たとえばイタリアでビザを食べるとか、韓国でピビンバや参鶏湯(サムゲタン)をいただくとか、あるいはタイやラオスでもち米のご飯(カオニャオ)を買うとか、よく知られた料理なら頼みもするが、そうでもなければ、旅先で土地の料理を食べることはそれほどない。どういう郷土料理があるかさえ知らないことも多い。
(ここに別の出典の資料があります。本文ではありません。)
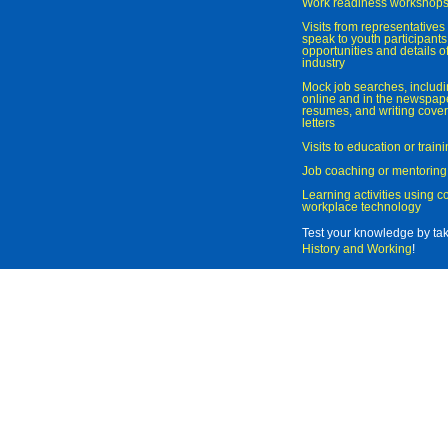
Work readiness workshop
Visits from representatives 
speak to youth participant
opportunities and details of
industry
Mock job searches, includi
online and in the newspaper
resumes, and writing cover
letters
Visits to education or trai
Job coaching or mentoring
Learning activities using 
workplace technology
Test your knowledge by ta
History and Working
!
ガイドブックで多少の予習をしたところで、急には覚えられない。それに料理名がそのままメニューに出ているとは限らない。土地に馴染んだ料理ならバリエーションも多く、パンひとつをとっても細かな種類と名前があったりする。
グルジア料理については何も知らなかった。
ただ、まったく幸いなことに、到着の日にKさんとお会いすることになっていて、ヒンカリというものを食べに行った。
連れられた店は、ファミレスの内装をブラウンに統一して大人の雰囲気にしたような所で、客層はいくらか余裕のある中流と見えた。大きめの皿に載せて運ばれてきたヒンカリたちは、とても独特な形をしていた。乱暴にいえば、小籠包を数倍大きくして皮を厚くした感じだろうか。このページのタイトルには「肉まん」と書いたが、外形はむしろ巾着に近く、まるでたったいま樹木からもぎ取ったかのように、てっぺんがぎゅっとねじられた形になっている。
中に熱々のスープが入っていて、やけどに注意しながらスープを吸い出す要領は、まさに小籠包だ。いや、小さくはないから大籠包と呼ぶべきか。てっぺんのヘタというか芯のような部分はいわば取っ手であり、食べずに残す人が多いとKさんが教えてくれる。もったいない気もするが、その2、3センチの部分はもはや生地の棒なのでやや堅く、食べるにはたしかに向いていない。
具には香草(パクチー、コリアンダー)が混じっていた。グルジアで香草に出会うとは意外だったが、輪郭のはっきりした肉の味に清涼な風味が載り、ぱらぱらと振った胡椒(こしょう)とともに、小気味いい刺激を放っていた。
サラダを傍らに、4個も食べれば十分に腹がふくれる。何よりKさんとの気楽な会話のおかげで、ヒンカリのうまさがさらに引き出された。